16.5 The electromagnetic spectrum  (Page 2/19)

In order to use an electromagnetic wave to transmit information, the amplitude, frequency, or phase of the wave is modulated , or varied in a controlled way that encodes the intended information into the wave. In AM radio transmission, the amplitude of the wave is modulated to mimic the vibrations of the sound being conveyed. Fourier’s theorem implies that the modulated AM wave amounts to a superposition of waves covering some narrow frequency range. Each AM station is assigned a specific carrier frequency that, by international agreement, is allowed to vary by $\text{±5 kHz}$ . In FM radio transmission, the frequency of the wave is modulated to carry this information, as illustrated in [link] , and the frequency of each station is allowed to use 100 kHz on each side of its carrier frequency. The electromagnetic wave produces a current in a receiving antenna, and the radio or television processes the signal to produce the sound and any image. The higher the frequency of the radio wave used to carry the data, the greater the detailed variation of the wave that can be carried by modulating it over each time unit, and the more data that can be transmitted per unit of time. The assigned frequencies for AM broadcasting are 540 to 1600 kHz, and for FM are 88 MHz to108 MHz.

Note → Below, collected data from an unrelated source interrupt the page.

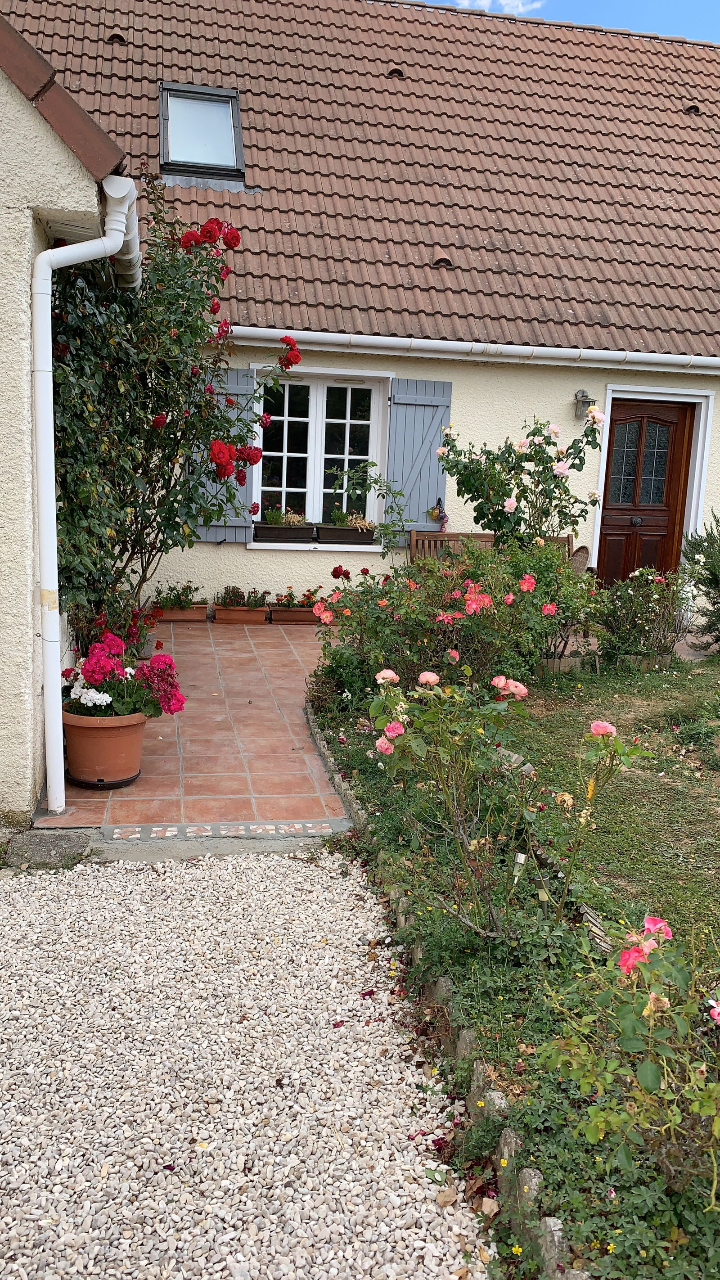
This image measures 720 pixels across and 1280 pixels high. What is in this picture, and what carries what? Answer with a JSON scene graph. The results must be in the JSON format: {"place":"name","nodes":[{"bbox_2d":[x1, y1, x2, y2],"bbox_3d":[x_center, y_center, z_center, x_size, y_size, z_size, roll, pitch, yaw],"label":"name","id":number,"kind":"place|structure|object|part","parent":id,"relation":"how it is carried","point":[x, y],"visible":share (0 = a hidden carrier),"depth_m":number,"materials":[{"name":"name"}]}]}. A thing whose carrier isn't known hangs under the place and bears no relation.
{"place":"outdoors","nodes":[
{"label":"outdoors","id":0,"kind":"place"},
{"bbox_2d":[0,9,136,832],"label":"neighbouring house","id":1,"kind":"structure","parent":0,"point":[24,790],"depth_m":3.94,"materials":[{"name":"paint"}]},
{"bbox_2d":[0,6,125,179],"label":"roof edge","id":2,"kind":"object","parent":1,"relation":"on","point":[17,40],"visible":0.72,"depth_m":3.72,"materials":[{"name":"tile"}]},
{"bbox_2d":[31,186,138,812],"bbox_3d":[-1.135,-0.507,4.305,0.375,2.568,0.548,8,12,30],"label":"downspout","id":3,"kind":"object","parent":1,"relation":"attached to","point":[47,507],"visible":0.96,"depth_m":4.13,"materials":[{"name":"white plastic"}]},
{"bbox_2d":[38,615,353,832],"label":"tiled patio","id":4,"kind":"structure","parent":0,"point":[243,651],"materials":[{"name":"orange tile"}]},
{"bbox_2d":[61,706,148,789],"bbox_3d":[-1.201,0.495,4.754,0.434,0.332,0.427,0,10,-10],"label":"terracotta pot","id":5,"kind":"object","parent":4,"relation":"on","point":[138,748],"visible":0.77,"depth_m":4.60,"materials":[{"name":"orange ceramic"}]},
{"bbox_2d":[61,630,184,719],"bbox_3d":[-1.097,0.176,4.649,0.626,0.406,0.573,0,10,-10],"label":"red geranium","id":6,"kind":"object","parent":5,"relation":"in","point":[92,672],"visible":0.78,"depth_m":4.55,"materials":[{"name":"plant"}]},
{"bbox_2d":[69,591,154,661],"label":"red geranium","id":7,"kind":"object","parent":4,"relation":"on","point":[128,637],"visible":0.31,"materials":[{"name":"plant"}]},
{"bbox_2d":[44,184,301,624],"bbox_3d":[-1.219,-1.056,5.638,1.721,2.858,1.831,0,10,-10],"label":"rose bush","id":8,"kind":"object","parent":4,"relation":"on","point":[193,274],"visible":0.75,"depth_m":5.34,"materials":[{"name":"green plant"}]},
{"bbox_2d":[150,602,210,621],"bbox_3d":[-1.601,-0.233,8.913,0.534,0.143,0.280,0,10,-10],"label":"planter box","id":9,"kind":"object","parent":4,"relation":"on","point":[202,612],"visible":0.67,"depth_m":8.81,"materials":[{"name":"ceramic"}]},
{"bbox_2d":[153,581,202,608],"bbox_3d":[-1.630,-0.395,9.069,0.507,0.267,0.357,0,10,-10],"label":"plant","id":10,"kind":"object","parent":9,"relation":"in","point":[186,596],"visible":0.82,"depth_m":9.01,"materials":[{"name":"plant"}]},
{"bbox_2d":[211,603,270,624],"bbox_3d":[-1.058,-0.228,9.019,0.494,0.141,0.282,0,10,-10],"label":"planter box","id":11,"kind":"object","parent":4,"relation":"on","point":[254,616],"visible":0.85,"depth_m":8.93,"materials":[{"name":"ceramic"}]},
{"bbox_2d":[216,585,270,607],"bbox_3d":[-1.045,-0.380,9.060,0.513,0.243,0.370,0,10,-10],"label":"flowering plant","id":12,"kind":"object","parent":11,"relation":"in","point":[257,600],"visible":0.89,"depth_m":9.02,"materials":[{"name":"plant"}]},
{"bbox_2d":[265,603,321,623],"bbox_3d":[-0.556,-0.229,9.179,0.591,0.138,0.288,0,10,-10],"label":"planter box","id":13,"kind":"object","parent":4,"relation":"on","point":[303,612],"visible":0.71,"depth_m":9.07,"materials":[{"name":"ceramic"}]},
{"bbox_2d":[271,585,323,608],"bbox_3d":[-0.543,-0.382,9.202,0.530,0.230,0.350,0,10,-10],"label":"flowers","id":14,"kind":"object","parent":13,"relation":"in","point":[305,596],"visible":0.71,"depth_m":9.15,"materials":[{"name":"plant"}]},
{"bbox_2d":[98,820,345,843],"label":"strip","id":15,"kind":"object","parent":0,"point":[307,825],"visible":0.94,"depth_m":4.24,"materials":[{"name":"grey concrete"}]},
{"bbox_2d":[0,855,497,1279],"label":"gravel driveway","id":16,"kind":"structure","parent":0,"point":[307,869],"materials":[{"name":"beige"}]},
{"bbox_2d":[1,828,95,870],"bbox_3d":[-1.242,0.837,3.994,0.348,0.104,0.376,0,10,-10],"label":"stone slab","id":17,"kind":"structure","parent":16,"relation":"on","point":[81,845],"depth_m":3.94,"materials":[{"name":"grey stone"}]},
{"bbox_2d":[90,824,344,861],"bbox_3d":[-0.553,0.857,4.128,1.016,0.096,0.299,0,10,-10],"label":"stone step","id":18,"kind":"object","parent":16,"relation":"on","point":[309,839],"visible":0.66,"depth_m":4.09,"materials":[{"name":"grey stone"}]},
{"bbox_2d":[0,0,719,617],"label":"house","id":19,"kind":"structure","parent":0,"point":[282,565],"depth_m":9.93,"materials":[{"name":"brown tile"}]},
{"bbox_2d":[189,365,257,540],"bbox_3d":[-1.239,-1.688,8.976,0.812,1.471,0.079,0,10,-10],"label":"shutter","id":20,"kind":"object","parent":19,"relation":"attached to","point":[229,373],"visible":0.36,"depth_m":9.06,"materials":[{"name":"wood"}]},
{"bbox_2d":[251,369,390,542],"bbox_3d":[-0.406,-1.784,9.694,1.437,1.709,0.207,0,10,-10],"label":"window","id":21,"kind":"structure","parent":19,"relation":"in","point":[284,450],"depth_m":9.71,"materials":[{"name":"white"}]},
{"bbox_2d":[252,520,315,541],"bbox_3d":[-0.718,-1.004,9.469,0.658,0.197,0.197,0,10,-10],"label":"window box","id":22,"kind":"object","parent":21,"relation":"on","point":[282,533],"visible":0.89,"depth_m":9.39,"materials":[{"name":"plastic"}]},
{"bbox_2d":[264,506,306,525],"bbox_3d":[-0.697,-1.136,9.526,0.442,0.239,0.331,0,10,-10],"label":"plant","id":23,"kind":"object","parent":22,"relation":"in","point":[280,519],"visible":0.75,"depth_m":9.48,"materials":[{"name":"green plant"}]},
{"bbox_2d":[314,522,376,545],"bbox_3d":[-0.127,-0.992,9.526,0.686,0.211,0.225,0,10,-10],"label":"window box","id":24,"kind":"object","parent":21,"relation":"on","point":[350,531],"visible":0.88,"depth_m":9.43,"materials":[{"name":"plastic"}]},
{"bbox_2d":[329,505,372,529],"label":"potted plant","id":25,"kind":"object","parent":24,"relation":"in","point":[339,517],"visible":0.82,"depth_m":9.42,"materials":[{"name":"green plant"}]},
{"bbox_2d":[0,0,719,360],"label":"tiled roof","id":26,"kind":"structure","parent":19,"relation":"on","point":[684,116],"depth_m":10.21,"materials":[{"name":"tile"}]},
{"bbox_2d":[106,31,127,45],"bbox_3d":[-2.532,-6.216,10.573,0.213,0.183,0.257,0,10,-10],"label":"roof vent","id":27,"kind":"object","parent":26,"relation":"on","point":[117,38],"visible":0.68,"depth_m":10.49,"materials":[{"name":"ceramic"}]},
{"bbox_2d":[159,81,245,184],"bbox_3d":[-1.481,-4.678,9.477,0.754,0.938,1.060,0,10,-10],"label":"skylight","id":28,"kind":"object","parent":26,"relation":"in","point":[229,93],"visible":0.74,"depth_m":9.63},
{"bbox_2d":[386,66,404,77],"bbox_3d":[0.379,-6.175,11.141,0.218,0.178,0.248,0,10,-10],"label":"roof vent","id":29,"kind":"object","parent":26,"relation":"on","point":[396,73],"visible":0.62,"depth_m":11.05,"materials":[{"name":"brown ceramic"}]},
{"bbox_2d":[431,252,453,267],"bbox_3d":[0.785,-3.639,9.793,0.205,0.181,0.264,0,10,-10],"label":"roof vent","id":30,"kind":"object","parent":26,"relation":"on","point":[439,260],"visible":0.72,"depth_m":9.70,"materials":[{"name":"brown"}]},
{"bbox_2d":[683,102,702,114],"bbox_3d":[3.952,-6.304,12.129,0.229,0.209,0.259,0,10,-10],"label":"roof vent","id":31,"kind":"object","parent":26,"relation":"on","point":[691,107],"visible":0.6,"depth_m":12.03,"materials":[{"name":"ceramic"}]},
{"bbox_2d":[383,378,452,537],"bbox_3d":[0.537,-1.740,9.528,0.753,1.428,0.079,0,10,-10],"label":"shutter","id":32,"kind":"object","parent":19,"relation":"attached to","point":[419,408],"visible":0.76,"depth_m":9.51,"materials":[{"name":"wood"}]},
{"bbox_2d":[428,497,448,529],"bbox_3d":[0.753,-1.208,9.835,0.200,0.323,0.189,0,10,-10],"label":"hanging ornament","id":33,"kind":"object","parent":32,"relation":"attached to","point":[437,517],"visible":0.91,"depth_m":9.80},
{"bbox_2d":[223,324,719,373],"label":"gutter","id":34,"kind":"object","parent":19,"relation":"attached to","point":[401,339],"visible":0.92,"depth_m":9.35,"materials":[{"name":"white plastic"}]},
{"bbox_2d":[573,389,597,420],"bbox_3d":[2.119,-2.208,9.587,0.183,0.283,0.234,0,10,-10],"label":"wall lamp","id":35,"kind":"object","parent":19,"relation":"attached to","point":[583,401],"visible":0.93,"depth_m":9.54,"materials":[{"name":"metal"}]},
{"bbox_2d":[597,400,693,580],"bbox_3d":[2.817,-1.193,10.260,0.951,2.148,0.182,0,10,-10],"label":"front door","id":36,"kind":"structure","parent":19,"relation":"in","point":[615,424],"depth_m":10.16,"materials":[{"name":"brown wood"}]},
{"label":"door handle","id":37,"kind":"part","parent":36,"relation":"part of","materials":[{"name":"metal"}]},
{"label":"panes","id":38,"kind":"part","parent":36,"relation":"part of","materials":[{"name":"glass"}]},
{"bbox_2d":[407,529,579,564],"bbox_3d":[1.269,-0.550,9.216,1.640,0.820,0.527,0,10,-10],"label":"wooden bench","id":39,"kind":"object","parent":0,"point":[453,533],"visible":0.22,"depth_m":9.40,"materials":[{"name":"brown wood"}]},
{"bbox_2d":[444,0,544,14],"label":"cloud","id":40,"kind":"structure","parent":0,"point":[503,1],"materials":[{"name":"white"}]},
{"bbox_2d":[309,689,719,1279],"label":"garden bed","id":41,"kind":"object","parent":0,"point":[508,991],"visible":0.55,"depth_m":3.22,"materials":[{"name":"green plant"}]},
{"bbox_2d":[329,460,407,555],"bbox_3d":[0.073,-0.769,8.612,0.742,1.470,0.695,0,10,-10],"label":"climbing plant","id":42,"kind":"object","parent":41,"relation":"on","point":[376,482],"visible":0.89,"depth_m":8.50,"materials":[{"name":"green plant"}]},
{"bbox_2d":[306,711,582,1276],"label":"stone edging","id":43,"kind":"object","parent":41,"relation":"on","point":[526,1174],"visible":0.45,"depth_m":2.46,"materials":[{"name":"stone"}]},
{"bbox_2d":[312,537,590,700],"bbox_3d":[0.542,-0.089,6.240,1.720,1.063,1.485,0,10,-10],"label":"rose bush","id":44,"kind":"object","parent":41,"relation":"on","point":[405,612],"visible":0.82,"depth_m":5.96,"materials":[{"name":"plant"}]},
{"bbox_2d":[358,669,645,941],"bbox_3d":[0.410,0.537,3.283,0.885,0.907,0.795,0,10,-10],"label":"rose bush","id":45,"kind":"object","parent":41,"relation":"on","point":[382,746],"visible":0.98,"depth_m":3.21,"materials":[{"name":"green plant"}]},
{"bbox_2d":[510,851,526,885],"bbox_3d":[0.515,0.815,3.353,0.059,0.246,0.056,6,11,20],"label":"garden light","id":46,"kind":"object","parent":41,"relation":"in","point":[522,859],"visible":0.59,"depth_m":3.32,"materials":[{"name":"white metal"}]},
{"bbox_2d":[434,409,608,554],"bbox_3d":[1.173,-0.839,7.619,1.304,1.751,1.107,0,10,-10],"label":"rose bush","id":47,"kind":"object","parent":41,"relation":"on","point":[506,519],"visible":0.88,"depth_m":7.41,"materials":[{"name":"green plant"}]},
{"bbox_2d":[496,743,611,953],"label":"garden edging","id":48,"kind":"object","parent":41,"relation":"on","point":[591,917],"visible":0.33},
{"bbox_2d":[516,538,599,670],"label":"rose bush","id":49,"kind":"object","parent":41,"relation":"on","point":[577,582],"visible":0.64,"depth_m":7.01,"materials":[{"name":"green plant"}]},
{"bbox_2d":[537,910,719,1199],"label":"rose bush","id":50,"kind":"object","parent":41,"relation":"on","point":[652,1001],"visible":0.98,"depth_m":2.13,"materials":[{"name":"green plant"}]},
{"bbox_2d":[594,566,694,665],"bbox_3d":[2.133,-0.163,7.783,0.982,0.797,0.841,0,10,-10],"label":"rose bush","id":51,"kind":"object","parent":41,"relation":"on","point":[629,596],"visible":0.9,"depth_m":7.65,"materials":[{"name":"plant"}]},
{"bbox_2d":[423,0,719,43],"label":"sky","id":52,"kind":"structure","parent":0,"point":[716,19],"materials":[{"name":"blue"}]},
{"bbox_2d":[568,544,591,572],"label":"wicker chair","id":53,"kind":"object","parent":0,"point":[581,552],"visible":0.25,"depth_m":9.23,"materials":[{"name":"brown wicker"}]},
{"bbox_2d":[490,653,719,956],"label":"lawn","id":54,"kind":"structure","parent":0,"point":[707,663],"materials":[{"name":"green plant"}]},
{"bbox_2d":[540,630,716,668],"label":"patio","id":55,"kind":"structure","parent":0,"point":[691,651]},
{"bbox_2d":[681,511,719,650],"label":"conifer shrub","id":56,"kind":"object","parent":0,"point":[718,591],"visible":0.99,"depth_m":8.24,"materials":[{"name":"green plant"}]}
]}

Cell phone conversations, and television voice and video images are commonly transmitted as digital data, by converting the signal into a sequence of binary ones and zeros. This allows clearer data transmission when the signal is weak, and allows using computer algorithms to compress the digital data to transmit more data in each frequency range. Computer data as well is transmitted as a sequence of binary ones and zeros, each one or zero constituting one bit of data.

Microwaves

Microwaves are the highest-frequency electromagnetic waves that can be produced by currents in macroscopic circuits and devices. Microwave frequencies range from about ${10}^9\text{Hz}$ to nearly ${10}^{12}\text{Hz}$ . Their high frequencies correspond to short wavelengths compared with other radio waves—hence the name “microwave.” Microwaves also occur naturally as the cosmic background radiation left over from the origin of the universe. Along with other ranges of electromagnetic waves, they are part of the radiation that any object above absolute zero emits and absorbs because of thermal agitation    , that is, from the thermal motion of its atoms and molecules.

Most satellite-transmitted information is carried on microwaves    . Radar is a common application of microwaves. By detecting and timing microwave echoes, radar    systems can determine the distance to objects as diverse as clouds, aircraft, or even the surface of Venus.

Microwaves of 2.45 GHz are commonly used in microwave ovens. The electrons in a water molecule tend to remain closer to the oxygen nucleus than the hydrogen nuclei ( [link] ). This creates two separated centers of equal and opposite charges, giving the molecule a dipole moment (see Electric Field ). The oscillating electric field of the microwaves inside the oven exerts a torque that tends to align each molecule first in one direction and then in the other, with the motion of each molecule coupled to others around it. This pumps energy into the continual thermal motion of the water to heat the food. The plate under the food contains no water, and remains relatively unheated.